- Exercise set
1. List the section headings in the CSpider documentation below, in order.
2. Extend the CSpider documentation below past its final sentence.

- Extracted text
________________
CSpider

NAME

CSpider - a JavaScript Class for Spidering Web pages

SYNOPSIS




]]>

DESCRIPTION

CSpider is a JavaScript class which is intended to be used as a framework upon which web spidering applications can be built. Through the use of the user overridable methods, CSpider's behavior can be customized to meet the needs of many types of applications.

CSpider uses a helper class to abstract and manage requests to load external documents which must implement the following methods:

Constructor

Constructs an instance of CSpider which will begin spidering at the location aUrl, optionally restricting visited pages to include the string aDomain (if aRestrictUrl is true) up to a depth of aDepth while waiting for aOnLoadTimeoutInterval seconds for each page to load before timing out. aPageLoader is a special helper object used to manager loading external pages. aExtraPrivilges can be set to true in Gecko in order to use netscape.security.PrivilegeManager to request additional security privileges in order to obtain cross-domain access to loaded page's DOM.

If aRespectRobotRules is true, CSpider will load robots.txt from each domain it visits using isRobotBlocked.js and will not add pages to its pending list if they are blocked by the robot rules.

aUserAgent is currently passed to isRobotBlocked() however is not (yet) used to set the user agent of the client. If not passed as an argument, aUserAgent is assumed to be 'Gecko/'.
________________
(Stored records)

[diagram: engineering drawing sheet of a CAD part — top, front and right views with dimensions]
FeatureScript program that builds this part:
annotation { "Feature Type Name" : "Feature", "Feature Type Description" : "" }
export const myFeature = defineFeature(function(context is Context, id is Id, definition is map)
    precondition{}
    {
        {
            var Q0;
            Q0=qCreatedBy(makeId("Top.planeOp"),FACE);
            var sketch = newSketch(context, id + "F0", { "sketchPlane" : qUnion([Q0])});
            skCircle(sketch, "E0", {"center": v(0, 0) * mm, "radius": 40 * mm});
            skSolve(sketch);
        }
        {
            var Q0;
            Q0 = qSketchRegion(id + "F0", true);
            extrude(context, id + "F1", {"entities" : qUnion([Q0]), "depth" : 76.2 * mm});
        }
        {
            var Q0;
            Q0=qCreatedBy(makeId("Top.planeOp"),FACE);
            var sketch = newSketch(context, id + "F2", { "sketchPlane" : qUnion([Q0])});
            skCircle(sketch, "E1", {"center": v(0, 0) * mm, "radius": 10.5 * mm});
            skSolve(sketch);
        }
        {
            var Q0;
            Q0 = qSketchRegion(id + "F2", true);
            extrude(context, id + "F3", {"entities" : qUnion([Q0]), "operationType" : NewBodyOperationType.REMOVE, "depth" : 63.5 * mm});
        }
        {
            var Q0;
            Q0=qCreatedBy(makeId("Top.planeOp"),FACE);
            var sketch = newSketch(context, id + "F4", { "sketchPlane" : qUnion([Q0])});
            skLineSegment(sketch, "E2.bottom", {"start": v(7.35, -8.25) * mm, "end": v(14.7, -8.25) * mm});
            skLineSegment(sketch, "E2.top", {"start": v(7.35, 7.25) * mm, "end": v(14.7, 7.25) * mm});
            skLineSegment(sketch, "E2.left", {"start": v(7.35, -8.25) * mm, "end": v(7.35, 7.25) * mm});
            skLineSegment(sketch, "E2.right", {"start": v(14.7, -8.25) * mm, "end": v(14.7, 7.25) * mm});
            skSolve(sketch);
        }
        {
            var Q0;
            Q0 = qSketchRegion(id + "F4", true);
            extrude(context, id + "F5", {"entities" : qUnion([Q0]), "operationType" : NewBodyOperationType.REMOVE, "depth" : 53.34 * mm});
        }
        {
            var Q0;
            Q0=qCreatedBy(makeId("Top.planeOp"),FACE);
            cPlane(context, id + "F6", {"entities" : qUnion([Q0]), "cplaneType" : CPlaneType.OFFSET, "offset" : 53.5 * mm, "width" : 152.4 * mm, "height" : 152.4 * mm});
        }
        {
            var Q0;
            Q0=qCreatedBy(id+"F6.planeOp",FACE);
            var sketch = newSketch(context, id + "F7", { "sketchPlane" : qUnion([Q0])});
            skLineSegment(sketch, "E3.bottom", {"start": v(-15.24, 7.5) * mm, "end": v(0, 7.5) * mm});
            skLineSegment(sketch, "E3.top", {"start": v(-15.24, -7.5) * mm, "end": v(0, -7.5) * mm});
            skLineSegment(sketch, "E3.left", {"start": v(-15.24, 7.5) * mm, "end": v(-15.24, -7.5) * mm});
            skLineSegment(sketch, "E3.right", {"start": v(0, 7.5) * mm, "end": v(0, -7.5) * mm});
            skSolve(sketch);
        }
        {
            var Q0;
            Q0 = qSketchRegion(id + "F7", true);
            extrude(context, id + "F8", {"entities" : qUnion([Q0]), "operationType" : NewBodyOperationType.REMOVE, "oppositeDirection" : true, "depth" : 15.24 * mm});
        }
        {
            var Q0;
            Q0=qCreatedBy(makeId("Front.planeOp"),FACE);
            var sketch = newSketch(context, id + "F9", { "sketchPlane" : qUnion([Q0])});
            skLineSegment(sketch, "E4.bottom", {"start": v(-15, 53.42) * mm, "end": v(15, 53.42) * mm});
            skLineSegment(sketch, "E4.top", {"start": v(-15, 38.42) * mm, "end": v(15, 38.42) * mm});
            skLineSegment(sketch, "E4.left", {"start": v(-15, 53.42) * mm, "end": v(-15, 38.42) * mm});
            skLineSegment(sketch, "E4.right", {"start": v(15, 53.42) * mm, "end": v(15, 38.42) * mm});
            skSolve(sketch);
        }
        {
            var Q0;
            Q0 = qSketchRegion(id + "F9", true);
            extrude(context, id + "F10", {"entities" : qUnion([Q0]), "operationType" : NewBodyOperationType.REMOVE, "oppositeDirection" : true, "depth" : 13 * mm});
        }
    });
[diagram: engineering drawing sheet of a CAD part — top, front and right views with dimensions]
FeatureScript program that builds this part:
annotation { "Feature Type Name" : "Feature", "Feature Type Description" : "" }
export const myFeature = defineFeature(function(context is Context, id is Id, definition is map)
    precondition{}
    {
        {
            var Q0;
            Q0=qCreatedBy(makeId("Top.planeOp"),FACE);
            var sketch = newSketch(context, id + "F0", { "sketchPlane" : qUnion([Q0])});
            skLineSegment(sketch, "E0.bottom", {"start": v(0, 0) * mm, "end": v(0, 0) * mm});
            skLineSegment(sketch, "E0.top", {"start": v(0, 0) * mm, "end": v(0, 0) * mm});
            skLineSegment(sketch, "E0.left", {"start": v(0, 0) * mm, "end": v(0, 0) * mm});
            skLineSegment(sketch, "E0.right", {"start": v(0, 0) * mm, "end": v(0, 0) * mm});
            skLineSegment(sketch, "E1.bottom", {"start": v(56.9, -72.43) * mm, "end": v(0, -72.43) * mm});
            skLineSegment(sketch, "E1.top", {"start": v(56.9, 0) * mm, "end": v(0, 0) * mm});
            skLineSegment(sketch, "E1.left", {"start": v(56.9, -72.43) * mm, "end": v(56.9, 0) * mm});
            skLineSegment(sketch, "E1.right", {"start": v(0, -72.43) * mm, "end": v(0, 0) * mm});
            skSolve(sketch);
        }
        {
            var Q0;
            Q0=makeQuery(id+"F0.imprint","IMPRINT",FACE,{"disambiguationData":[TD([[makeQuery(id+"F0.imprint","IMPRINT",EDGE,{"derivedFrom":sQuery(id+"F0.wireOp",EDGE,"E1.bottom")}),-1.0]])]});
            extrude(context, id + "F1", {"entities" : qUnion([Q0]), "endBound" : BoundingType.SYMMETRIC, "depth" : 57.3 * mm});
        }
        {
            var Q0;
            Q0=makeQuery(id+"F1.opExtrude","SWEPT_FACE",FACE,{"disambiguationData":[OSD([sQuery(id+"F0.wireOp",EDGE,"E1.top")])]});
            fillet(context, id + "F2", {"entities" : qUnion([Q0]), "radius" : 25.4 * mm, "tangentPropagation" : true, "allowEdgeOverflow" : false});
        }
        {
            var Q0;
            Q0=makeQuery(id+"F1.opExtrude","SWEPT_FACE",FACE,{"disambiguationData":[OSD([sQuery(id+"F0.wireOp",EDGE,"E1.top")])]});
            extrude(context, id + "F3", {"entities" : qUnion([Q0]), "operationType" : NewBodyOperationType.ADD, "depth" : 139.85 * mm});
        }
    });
________________
- Outputs
1.
NAME
SYNOPSIS
DESCRIPTION
Constructor

2.
Properties

mUrl

String containing the initial URL where CSpider will begin. If the initial value obtained from aUrl in the constructor does not begin with 'http://' or 'https://' or 'file://', 'http://' will be prepended to aUrl before it is saved in mUrl.

mDomain

String which will be used (if mRestrictUrl is true) to filter links in loaded documents. If aDomain is not specified, aDomain will be set to the value of aUrl with any leading protocol ('http://' or 'https://') removed.

mRestrictUrl

Boolean which if true will cause CSpider to only follow links which contain the String mDomain.

mDepth

Number indicating the depth (number of clicks) to which CSpider will follow.

mCallWrapperOnLoadPageTimeout

An instance of CCallWrapper which is used to detect timeout conditions when loading pages.

mOnLoadTimeoutInterval

Number (in milliseconds) that CSpider will wait for a page to load before calling mCallWrapperOnLoadpageTimeout.

mExtraPrivileges

Boolean which invokes netscape.security.PrivilegeManager.enablePrivilege to enable cross-domain spidering.

mRespectRobotRules

Boolean which determines if CSpider will load and check urls of pages to be loaded against a site's robots.txt file using isRobotBlocked().

mUserAgent

String which is passed to isRobotBlocked() to check the robot rules however currently defaults to 'Gecko/'.

mPagesVisited

An Array of Strings of the URLS visited by CSpider.

mPagesPending

An Array of CUrl instances representing the pages to be visited.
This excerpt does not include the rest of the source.